Has anyone ever seen a foundation crack from the impact of felling a large tree that is as close as 10-20' of a house. Homeowners have told me that they felt the impact of a large tree hitting the ground when they were inside the house. I am just wondering if the impact can be great enough as to cause damage to the foundation.


----------



## capetrees (Apr 13, 2012)

Not to say it can't happen but I've never heard of it. :msp_sneaky:I would think you'd have to be closer that 10-20 feet to have an impact on a concrete wall or it would have to be a REALLY big trunk.


----------



## Grouchy old man (Apr 13, 2012)

Or a really old and deteriorated foundation...


----------



## pdqdl (Apr 13, 2012)

Here is the usual scenario: some huge explosion (or tree falling nearby) inspires folks to go inspect the foundation. They find a crack, and they blame the big boom. _Call the lawyers!_

I think a close examination invariably finds that the crack has been there for years, and that the homeowner was trying to get a free foundation repair. 

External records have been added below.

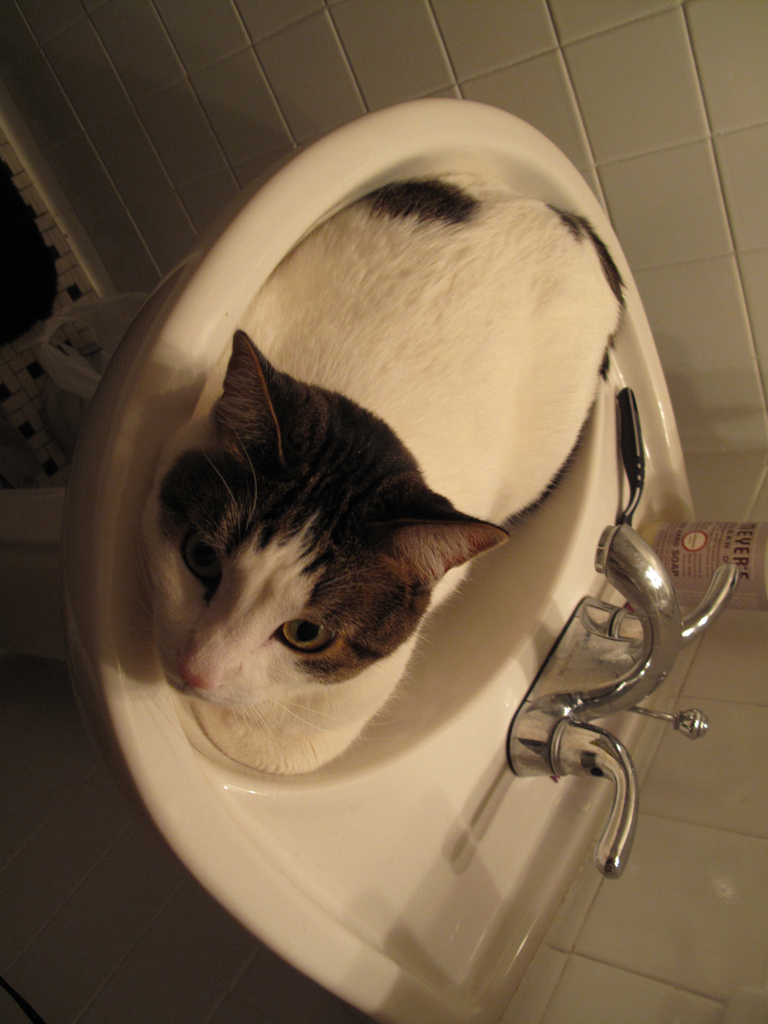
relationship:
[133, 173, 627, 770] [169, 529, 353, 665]
cat has eyes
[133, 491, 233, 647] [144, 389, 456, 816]
whisker on cat's face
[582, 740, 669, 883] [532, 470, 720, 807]
handle to faucet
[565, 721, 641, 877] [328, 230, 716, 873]
handle on top of sink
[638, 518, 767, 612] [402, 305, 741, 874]
bottle on top of basin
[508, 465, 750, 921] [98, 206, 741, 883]
faucet attached to sink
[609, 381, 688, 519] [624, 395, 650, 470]
handle with line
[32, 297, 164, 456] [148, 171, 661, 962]
plastic under lavatory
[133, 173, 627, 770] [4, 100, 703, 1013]
cat lying in sink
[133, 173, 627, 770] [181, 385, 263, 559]
cat has whiskers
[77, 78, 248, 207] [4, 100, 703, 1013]
tiles next to sink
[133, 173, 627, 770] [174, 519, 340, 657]
cat has two eyes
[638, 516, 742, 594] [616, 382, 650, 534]
bottle next to razor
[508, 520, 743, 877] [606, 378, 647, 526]
faucet next to razor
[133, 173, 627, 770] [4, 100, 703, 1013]
cat inside a sink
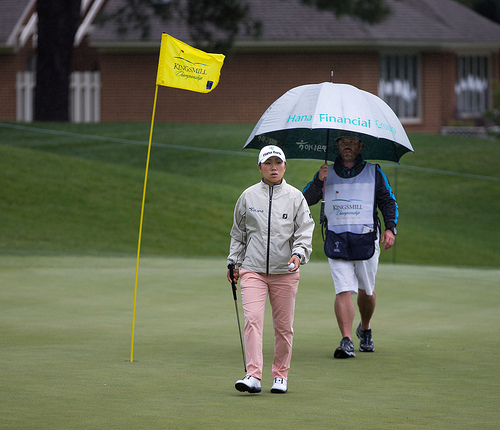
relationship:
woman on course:
[227, 145, 317, 394] [0, 121, 498, 427]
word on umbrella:
[285, 114, 370, 129] [242, 68, 413, 242]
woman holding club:
[227, 145, 317, 394] [224, 262, 248, 379]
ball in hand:
[289, 262, 294, 270] [287, 254, 302, 273]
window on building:
[379, 50, 423, 124] [0, 2, 499, 137]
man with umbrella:
[306, 134, 400, 361] [242, 68, 413, 242]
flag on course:
[127, 31, 229, 365] [0, 121, 498, 427]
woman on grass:
[227, 145, 317, 394] [211, 244, 213, 253]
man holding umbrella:
[306, 134, 400, 361] [242, 68, 413, 242]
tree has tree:
[33, 0, 84, 124] [33, 0, 84, 127]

Quick investigation by a foundation expert is needed to establish the age of a crack. I hope nobody is claiming this on you, 'cause it is hard to prove that you didn't do something.


----------



## pdqdl (Apr 13, 2012)

I removed a fallen elm tree many years ago, it definitely damaged the concrete when it fell. It was so heavy, it crushed the 18" thick concrete patio that was beside it. I was amazed to see that anybody was fool enough to pour that much concrete into a hole to make a patio, much less that the tree could crush it into the ground.

Of course, that was the sheer weight of the tree that did that, not any shock wave from hitting the ground.


----------



## no tree to big (Apr 13, 2012)

one time I was dropping a few trees in the woods for a lady and she said she felt a few of them and the closest one was 100 feet from the house and probably a 50-60' elevation difference too (house built into a hill and cliff) trees were up top house was at the bottom nothing was real big either maybe 18-20"


----------



## beastmaster (Apr 14, 2012)

Don't know about lateral shock wave damage, but I've seen downward energy break septic tanks, or pipes many feet below the depression made by the tree. I can't see this happening to a reinforced foundation from that far away though


----------



## derwoodii (Apr 14, 2012)

pdqdl said:


> Here is the usual scenario: some huge explosion (or tree falling nearby) inspires folks to go inspect the foundation. They find a crack, and they blame the big boom. _Call the lawyers!_
> 
> I think a close examination invariably finds that the crack has been there for years, and that the homeowner was trying to get a free foundation repair.
> 
> Quick investigation by a foundation expert is needed to establish the age of a crack. I hope nobody is claiming this on you,* 'cause it is hard to prove that you didn't do something*.



Claims of cracks in driveways pools and home foundations by tree work trucks n logs come around with tedious timing and always from the likes of people who have no life or friends. 

Yes its amazing that the burden of proof and so the $ costs to defend and prove otherwise is thrust upon the defendant in tort claims. As apposed to criminal law where your innocent till proven other wise. I say if thats your case n claim you'll need prove it till then Adiós.

We now more often avoid any work up driveways with heavy gear and find it easier to sell on the job.


----------



## sgreanbeans (Apr 14, 2012)

We take pics of everything before we do a job, making sure the tree is in the background. This documents any cracks or damage to the house, drive and walks. It has been very valuable when peeps try to say you did sumtin. Pull out that camera, show them that it was already there, they shut up.
Old foundations I could see it, new ones, no. My bro is a big time builder, the new foundations are pretty damn tough. I have seen 320 cat excavators next to a open foundation, old days that would have been a big nono, now days, its no big deal.


----------